The best moments of the show though, came not from the tightly scripted set, but from off-the-cuff crowd-work. This is where Carr is most in his element. You can feel his joy as he responds to a heckler with a clever put-down and a shit-eating grin, or asks an audience member if he would fuck his fiance’s mom (the correct answer, according to Carr, is “yes”). There was a little bit of local flavour—like a redneck incest joke adapted to fit audience members from Ambernath—and a double-barrel evisceration of an anti-vaxxer in the audience. The mean-ness of his putdowns is undercut by the fact that his victims are laughing along, that we’re all in this little tasteless adventure together.
None of it is particularly edifying, but that’s not what you come to a Jimmy Carr show for. You come for the subversive thrill of breaking taboos without consequence (and though Carr brings up “cancel culture” in the set, it’s hard to argue that this world-famous comedian has faced any real consequences). He delivers that thrill in spades. On his own terms then, Carr’s Mumbai shows were a great success. It’s not exactly my cup of tea, but that’s a “me problem”, not a Carr problem. I’m tempted to leave it at that, but then I remember two particularly charged moments from the set that have stuck with me.
Halfway through his set, Carr announces that he’s turning his attention to religion. The audience—who have been game for plenty of pedophilia, rape and sexual violence jokes up to this point—immediately falls silent. There’s a ripple of fear, everyone waiting for the moment the desi Gestapo burst through the doors, till Carr defuses the tension by saying he’s taking aim at “my God, not yours.” Five minutes later, after a no-punches-pulled bit on Christianity, he makes a milquetoast joke about the intolerance of some Muslim radicals that is met with a lusty, full-throated roar, perhaps the loudest of the night.

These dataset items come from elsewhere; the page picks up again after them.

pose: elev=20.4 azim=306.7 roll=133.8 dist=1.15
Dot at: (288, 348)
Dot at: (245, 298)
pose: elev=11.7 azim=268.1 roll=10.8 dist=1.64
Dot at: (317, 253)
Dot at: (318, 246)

This little encapsulation of India’s political realities—on the eve of the Ram Mandir’s consecration—has nothing to do with Carr or his set. But it did make me look askance at some of the people in the audience a bit, wonder at their motivations. What do any of us get out of two-hours of jokes poking fun at society’s vulnerable—rape survivors, trans people, the differently abled. Is everyone here just appreciating a cleverly written joke, or are they here to see a famous person attack the same people they attack on the daily, with far less wit and much more violence? If the latter, is that something we—or Carr himself—should be concerned about?

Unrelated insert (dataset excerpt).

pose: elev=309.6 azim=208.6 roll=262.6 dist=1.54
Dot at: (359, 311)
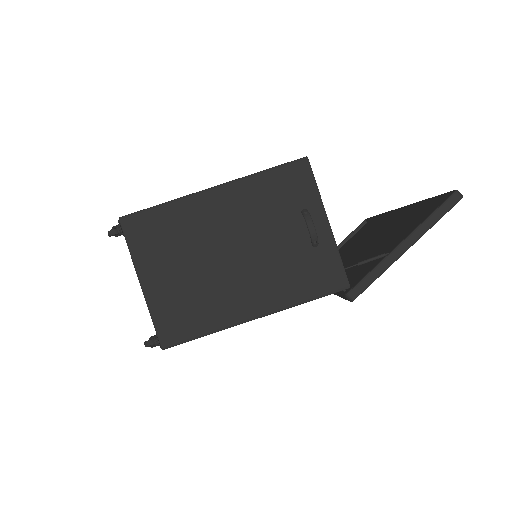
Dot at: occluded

I don’t have the answer to these questions, but I can’t shake the feeling that they’re important ones to ask. In lieu of an answer, here’s a case study. In 2006, Dave Chappelle walked away from a critically acclaimed TV show and a $50 million deal, in part because he was worried that people were laughing at the wrong thing, that his show was reinforcing racial stereotypes instead of satirising them. In 2024, Chappelle is the flag-bearer for anti-trans comedy, aligned with the very people who missed the point of his blackface caricatures. I guess where you land on these questions—on ‘offensive’ comedy, and the comic’s responsibility for his jokes—depends on which version of Dave Chappelle you want to be. Choose wisely.